She was always pushing me, kindly, to try online dating. After years of being single, she had finally met this amazing man who was so smitten with her, that she wanted me to have that same joy. Even after his dibilitating stroke only a short time later, she stuck by his side, faithful in his struggle.
We all struggled to understand God's purpose in his stroke. As if the joy those two had found together was too much, and had to be trimmed back. It was difficult for everyone, but she pushed through.
So when her diagnosis came, lung cancer, in a non-smoker, any attempt to comprehend a purpose became impossible. In her early 40's, her parents had to move in to help. She finally had to make the impossibly difficult decision to put her new, far too young, husband in assisted living as she was unable to care for him properly while undergoing rounds of chemo and radiation. It's all too familiar, in so many ways. We were friends before, but she turned to me with confidence during, because I was an expert on these things in her eyes.

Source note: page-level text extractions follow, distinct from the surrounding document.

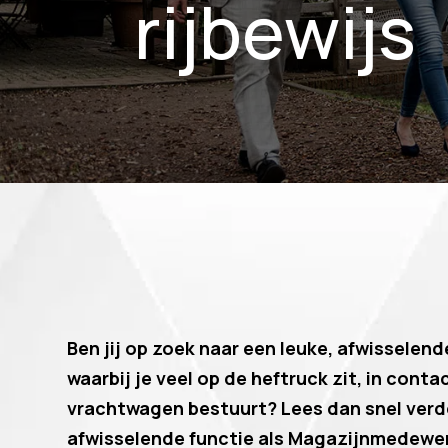
rijbewijs
Ben jij op zoek naar een leuke, afwisselen
waarbij je veel op de heftruck zit, in cont
vrachtwagen bestuurt? Lees dan snel verder
afwisselende functie als Magazijnmedewerke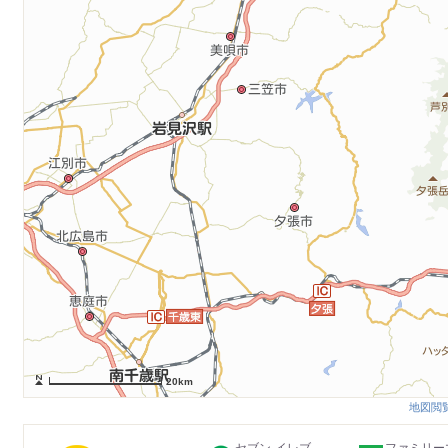
20km
地図閲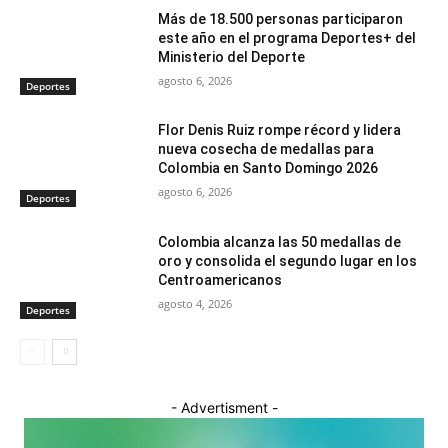
Más de 18.500 personas participaron
este año en el programa Deportes+ del
Ministerio del Deporte
agosto 6, 2026
Deportes
Flor Denis Ruiz rompe récord y lidera
nueva cosecha de medallas para
Colombia en Santo Domingo 2026
agosto 6, 2026
Deportes
Colombia alcanza las 50 medallas de
oro y consolida el segundo lugar en los
Centroamericanos
agosto 4, 2026
Deportes
- Advertisment -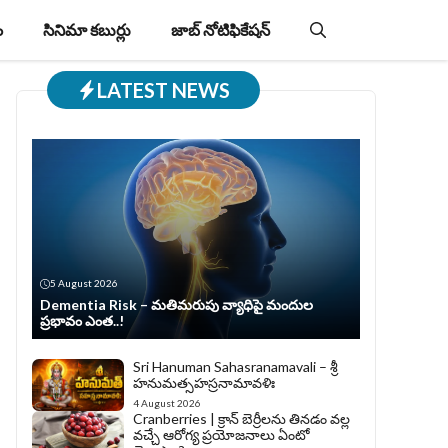
ం
సినిమా కబుర్లు
జాబ్‌ నోటిఫికేషన్‌
LATEST NEWS
5 August 2026
Dementia Risk – మతిమరుపు వ్యాధిపై మందుల
ప్రభావం ఎంత..!
Sri Hanuman Sahasranamavali – శ్రీ
హనుమత్సహస్రనామావళిః
4 August 2026
Cranberries | క్రాన్ బెర్రీల‌ను తిన‌డం వ‌ల్ల
వచ్చే ఆరోగ్య ప్రయోజనాలు ఏంటో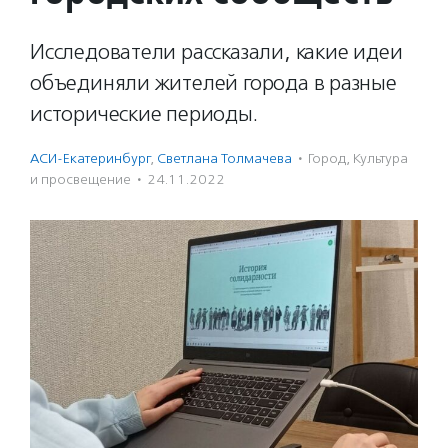
Исследователи рассказали, какие идеи
объединяли жителей города в разные
исторические периоды.
АСИ-Екатеринбург
,
Светлана Толмачева
·
Город
,
Культура
и просвещение
·
24.11.2022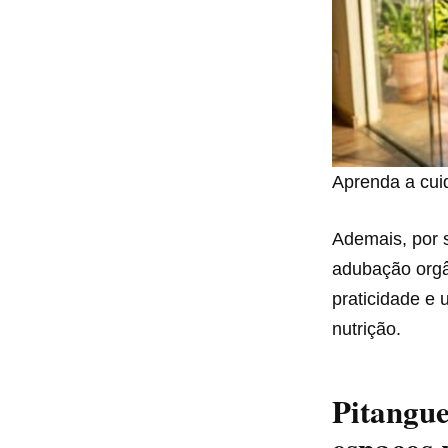
Aprenda a cui
Ademais, por 
adubação orgâ
praticidade e 
nutrição.
Pitangue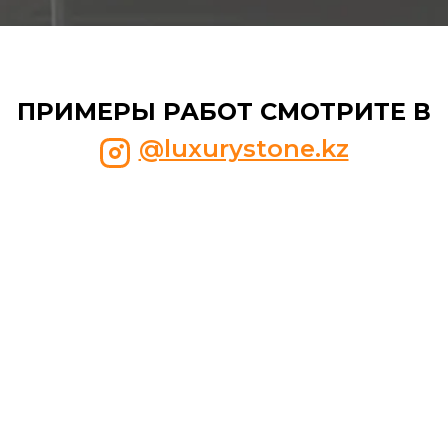
ПРИМЕРЫ РАБОТ СМОТРИТЕ В
@luxurystone.kz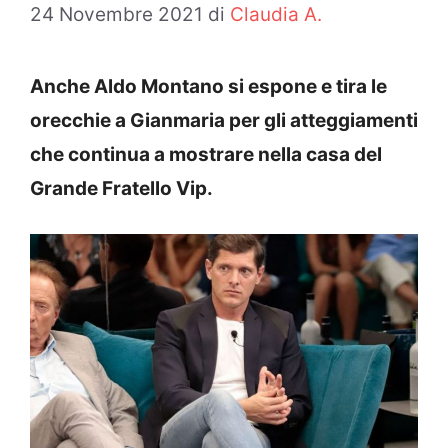
24 Novembre 2021
di
Claudia A.
Anche Aldo Montano si espone e tira le
orecchie a Gianmaria per gli atteggiamenti
che continua a mostrare nella casa del
Grande Fratello Vip.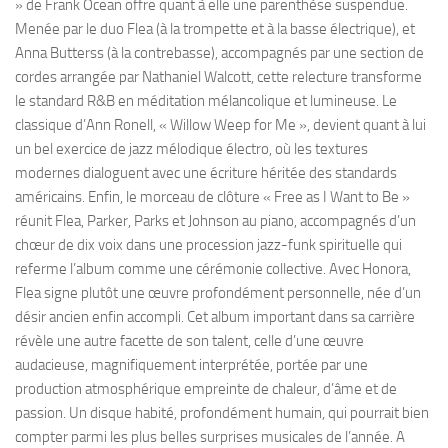
» de Frank Ocean offre quant à elle une parenthèse suspendue.
Menée par le duo Flea (à la trompette et à la basse électrique), et
Anna Butterss (à la contrebasse), accompagnés par une section de
cordes arrangée par Nathaniel Walcott, cette relecture transforme
le standard R&B en méditation mélancolique et lumineuse. Le
classique d’Ann Ronell, « Willow Weep for Me », devient quant à lui
un bel exercice de jazz mélodique électro, où les textures
modernes dialoguent avec une écriture héritée des standards
américains. Enfin, le morceau de clôture « Free as I Want to Be »
réunit Flea, Parker, Parks et Johnson au piano, accompagnés d’un
chœur de dix voix dans une procession jazz-funk spirituelle qui
referme l’album comme une cérémonie collective. Avec Honora,
Flea signe plutôt une œuvre profondément personnelle, née d’un
désir ancien enfin accompli. Cet album important dans sa carrière
révèle une autre facette de son talent, celle d’une œuvre
audacieuse, magnifiquement interprétée, portée par une
production atmosphérique empreinte de chaleur, d’âme et de
passion. Un disque habité, profondément humain, qui pourrait bien
compter parmi les plus belles surprises musicales de l’année. A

And the cancer simply continued to spread. One small victory was only met with yet another discovery of cancer in a new location. Her back, her bones, and finally, her brain.
She would stop me in the halls at school to talk about the process of dying. I had been there, when my mother passed and she wanted answers, she wanted comfort. She wanted peace. As difficult as it was to think about those days with Mom, I told her anything she wanted to know. I promised her all the things I had no right to promise. "It is peaceful, painless...". We talked about God and Heaven, and while she believed, it was easy to understand her struggles to grasp His love in all of this.
It was alsways difficult for me, to see her. Sitting in a meeting, I would watch her scratch her head under an itchy wig, and I would flashback to Mom doing the exact same movement. I would visit her at home and with her wig off, her bare, round head just made my heart ache for my mom. But we sat and talked and I comforted in every way I knew how.
I went last week, with friends, to visit her in the hospital. One friend asked me if it was hard for me to be in the hospital, to see it all again. "No," I said, "I know she needs me." But she was surrounded by so many people, so much family, so much pain. Her need now was for medicated comfort, and her time left was no longer hers, but existed to give all of us time to say goodbye.
And so we did. We said goodbye to a beautiful woman. Imperfectly human. A co-worker who equally drove you crazy with disorganization but still lit up a room with her tender heart for teaching. She loved the kids. But now she is gone.
And once more, we begin a school year with the loss of one of our own. The familiar extends to the whole staff, reliving another such loss just a few short years ago. We will comfort each other and say trite, unhelpful things like, "She is better now," but we all wish for more than that to hold onto. We all wish for an explanative glimpse into God's perspective. We all wish such terrible things didn't happen to such good people.